It was really difficult to decide what talks to go to Thursday afternoon, so much was happening at once! But I’m really glad I ended up going to the MAA Panel on Out in Mathematics. The panel focused on issues that LGBTQ mathematicians can face when dealing with students, administrators, colleagues, and potential employers. Audience members shared their own stories and difficulties. Despite whatever challenges we may face after returning home, it was moving to be together in a safe, supportive space where people could share and work through some of those challenges.
It was upsetting (though sadly not that surprising) to hear about some of the harassment and discrimination that continues today. Though discomforting, sometimes those are the most productive and important feelings one can have. As a cis man in Massachusetts who is often assumed to be straight, it can be too easy for me to become complacent.

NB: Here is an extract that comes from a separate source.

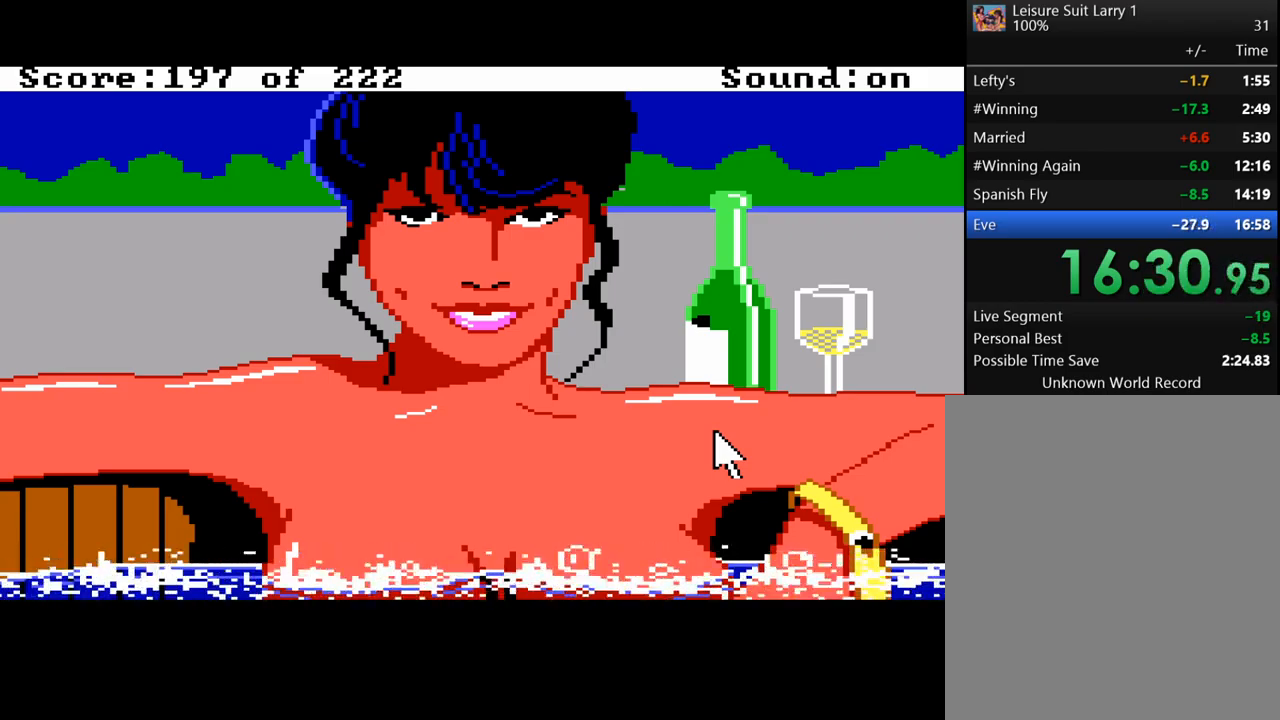
{"keys": ["return"], "mouse_move": "still", "events": []}
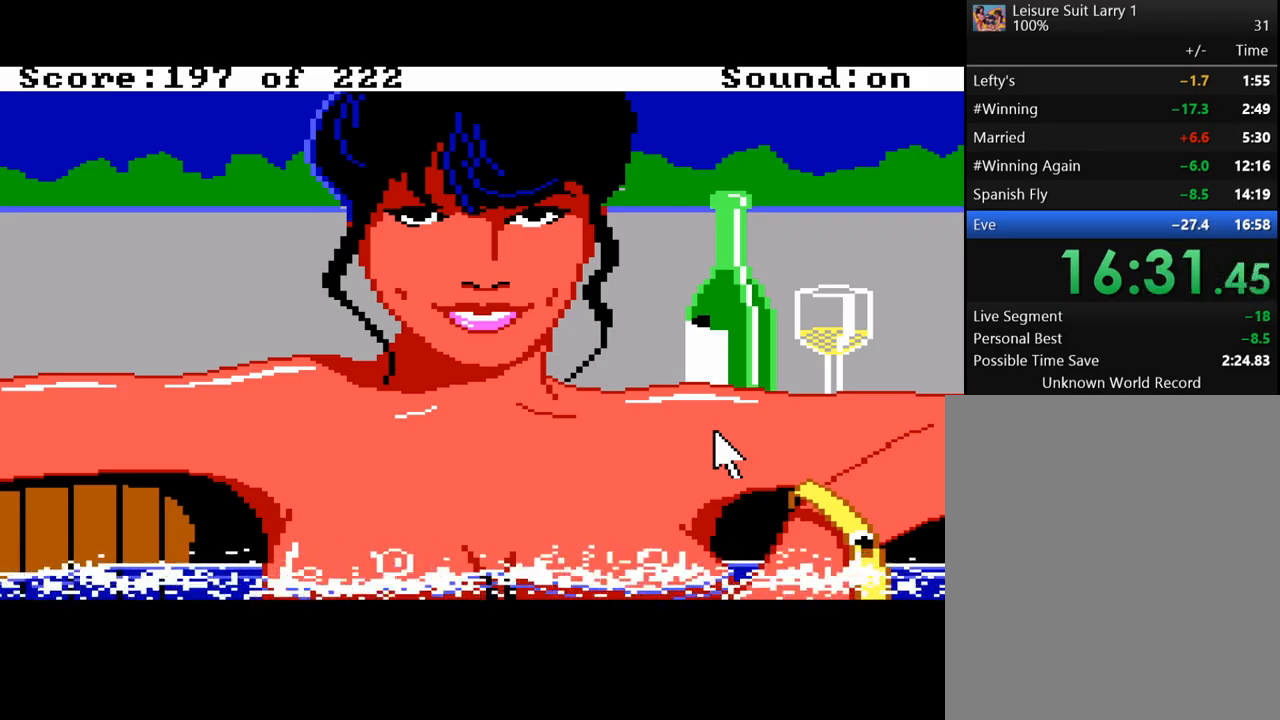
{"keys": ["return"], "mouse_move": "still", "events": []}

The panel was organized by the cleverly named Spectra which has been meeting for the better part of three decades. The 1995 JMM had been schedule to be in Denver, but in late 1992 Colorado passed a constitutional amendment that banned local anti-discrimination laws. The MAA and the AMS quickly moved to change the venue to San Francisco, so that the meeting would be something everyone could feel safe attending. Out of this a group of mathematicians (now Spectra) started organizing panels, on-site receptions, and off-site receptions at JMM meetings.
I always appreciate learning about histories like this, because I appreciate the work done by those who have come before, and because seeing how far we’ve come makes me feel a little bit better about how far I see we still need to go.